## ACTIVITY
Reproduce word for word the line that contains "(888) 322-5722" and every line after it to the end of the records, with nothing else added.

## THE INPUT

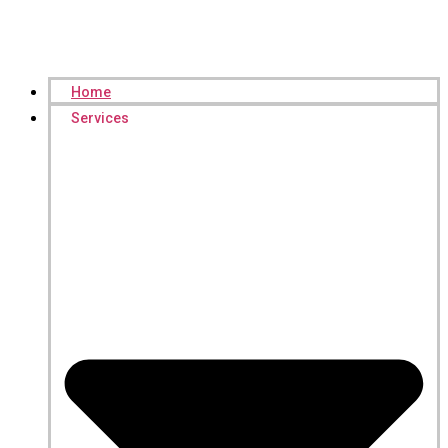
Home
Services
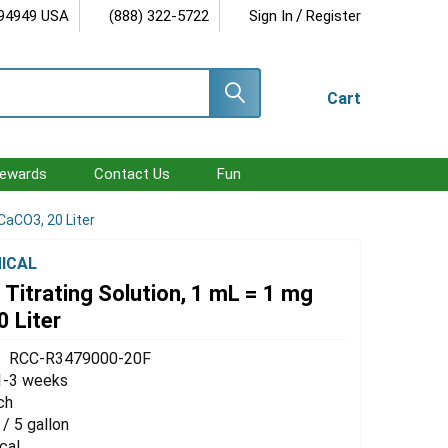
/
 94949 USA
(888) 322-5722
Sign In
Register
Cart
ewards
Contact Us
Fun
CaCO3, 20 Liter
ICAL
Titrating Solution, 1 mL = 1 mg
 Liter
RCC-R3479000-20F
1-3 weeks
ch
 / 5 gallon
cal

## ANSWER SECTION
(888) 322-5722
Sign In
Register
Cart
ewards
Contact Us
Fun
CaCO3, 20 Liter
ICAL
Titrating Solution, 1 mL = 1 mg
 Liter
RCC-R3479000-20F
1-3 weeks
ch
 / 5 gallon
cal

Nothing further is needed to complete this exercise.